*** SUPPLIED TEXT ***
Uploaded image for project: 'Flink'
  1. Flink
  2. FLINK-6869

Scala serializers do not have the serialVersionUID specified

    Details

      Description

      Currently, all Scala serializers, e.g. OptionSerializer, CaseClassSerializer, TrySerializer etc. do not have the serialVersionUID specified.

      In 1.3, the Scala serializer (all serializers in general) implementations had to be changed since implementation of the compatibility methods snapshotConfiguration, ensureCompatibility had to be implemented, resulting in a new serialVersionUID.
      This means that when restoring from a snapshot pre-1.3 that contains Scala types as state, the previous serializer in the snapshot cannot be deserialized (due to UID mismatch).

      To fix this, we should specify the serialVersionUIDs of the Scala serializers to be what they originally were pre-1.3. This would then allow users with Scala types as state to restore from older versions.

        Issue Links

          Activity

          Hide
          githubbot ASF GitHub Bot added a comment -

          GitHub user tzulitai opened a pull request:

          https://github.com/apache/flink/pull/4090

          FLINK-6869 [scala] Specify serialVersionUID for all Scala serializers

          This PR fixes 2 issues:

          1. Configuration snapshots of Scala serializers were not readable:
          Prior to this PR, the configuration snapshot classes of Scala serializers did not have the proper default empty constructor that is used for deserializing the configuration snapshot.

          Since some Scala serializers' config snapshots extend the Java `CompositeTypeSerializerConfigSnapshot`, their config snapshot classes are also changed to be implemented in Java since in Scala we can only call a single base class constructor from subclasses.

          2. Scala serializers did not specify the serialVersionUID:
          Previously, Scala serializers did not specify the `serialVersionUID`, and therefore prohibited restore from previous Flink version snapshots because the serializers' implementations changed in 1.3.

          The `serialVersionUID`s added in this PR are identical to what they were (as generated by Java) in Flink 1.2, so that we can at least restore state that were written with the Scala serializers as of 1.2.
*** INFORMATION SHOWN ***
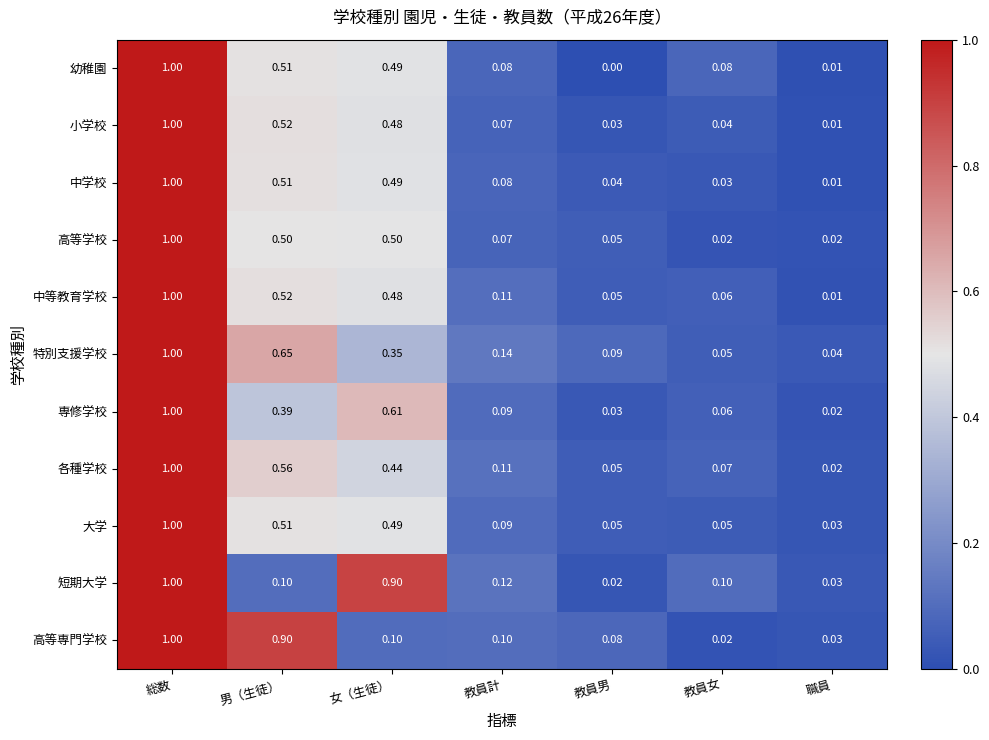

At which category is the sum across all series the highest?

総数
***
INSTRUCTIONS =
- 1) Copy everything in the Scala serializer issue from "https://github.com/apache/flink/pull/4090" down to "the configuration snapshot.".
- 2) According to the Scala serializer issue, why were the configuration snapshot classes of some Scala serializers rewritten in Java?
- 3) Answer these questions from the Scala serializer issue:
(a) Which two compatibility methods had to be implemented for serializers in 1.3?
(b) The `serialVersionUID`s added in the pull request match those of which Flink version?
(c) What is the number of the pull request that GitHub user tzulitai opened?

ANSWERS TO THE PROBLEMS =
- 1)
https://github.com/apache/flink/pull/4090

          FLINK-6869 [scala] Specify serialVersionUID for all Scala serializers

          This PR fixes 2 issues:

          1. Configuration snapshots of Scala serializers were not readable:
          Prior to this PR, the configuration snapshot classes of Scala serializers did not have the proper default empty constructor that is used for deserializing the configuration snapshot.

- 2) Some of these configuration snapshots extend the Java class `CompositeTypeSerializerConfigSnapshot`. In Scala, a subclass can call only a single base class constructor, so these snapshot classes were implemented in Java instead.

- 3)
(a) snapshotConfiguration and ensureCompatibility
(b) Flink 1.2
(c) 4090